The ‘middle’ offering of the Founder’s Collection gives us a whack of sherry in the form of a 12 year old Glenrothes which has spent its life in 1st fill butt #6147. 670 bottles have been produced - which is rather a lot (469L) from a single butt assuming a standard size of 500 litres. The ABV of this one has been kept higher – 57% and you can purchase a bottle directly from the Baron’s website for a cool £100.
Nose: Apple crumble drizzled with toffee and Dulce de leche sauce – packed full of well stewed fruit and rich with crumbled biscuit and demerara. A scattering of ripe berries sits on the side and is joined by rum-soaked raisins, orange and apple peels and a generous twist of cinnamon spicing. Reduction adds a sense of creaminess with brulee, as well as directly expressing the oloroso influence – chopped walnuts and crumbled chocolate.
Taste: The arrival is all on bakery – gingerbread men, apple pies and cinnamon rolls. Alongside, there plenty of biscuit crumbs, raisins and sultanas before cask spicing rolls in – pepper, nutmeg, ginger and cinnamon – aromatic and quite intense.

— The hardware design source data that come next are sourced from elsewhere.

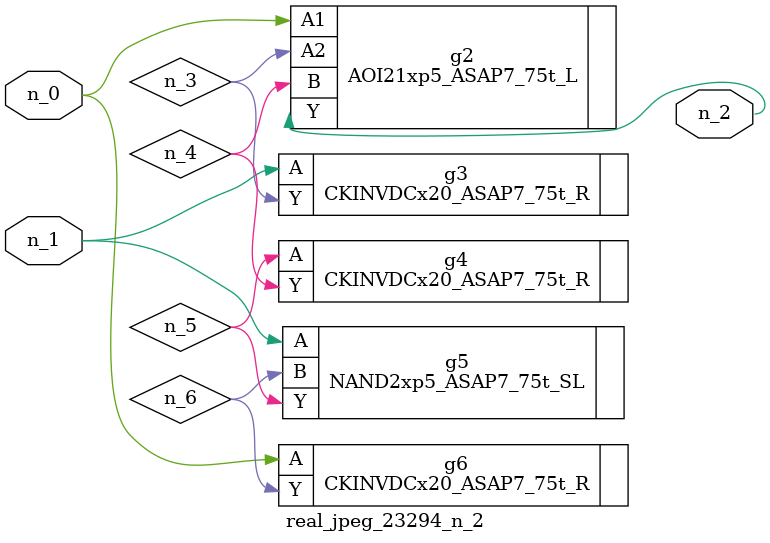
<source format=v>
module real_jpeg_23294_n_2 (n_1, n_0, n_2);

input n_1;
input n_0;

output n_2;

wire n_5;
wire n_4;
wire n_6;
wire n_3;

AOI21xp5_ASAP7_75t_L g2 ( 
.A1(n_0),
.A2(n_3),
.B(n_4),
.Y(n_2)
);

CKINVDCx20_ASAP7_75t_R g6 ( 
.A(n_0),
.Y(n_6)
);

CKINVDCx20_ASAP7_75t_R g3 ( 
.A(n_1),
.Y(n_3)
);

NAND2xp5_ASAP7_75t_SL g5 ( 
.A(n_1),
.B(n_6),
.Y(n_5)
);

CKINVDCx20_ASAP7_75t_R g4 ( 
.A(n_5),
.Y(n_4)
);


endmodule
</source>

The back-palate is more overtly sugar-based with burnt toffee, rolled pastry and hedgerow berries. Water reduces the spicing, leading to tinned orchard (apple and pear) fruits, oats and increased nuttiness from walnut and cashew.
Finish: Quite long, spice-forward and with plenty of lively drying oak.
On the one hand, the sherry influence in this Glenrothes is quite restrained – there’s not an overabundance of sugar and sweetness and a sledgehammer of thick oloroso to the face. On the other, the cask influence in terms of the wood is palpable – particularly on the palate which has taken some of the precursor liquid’s fruit-character, but all of its spice influence. As such, I find this both an interesting and tasty 1st fill – which is largely sympathetic to the underlying Glenrothes spirit. It’s therefore a shame that the price is out of whack.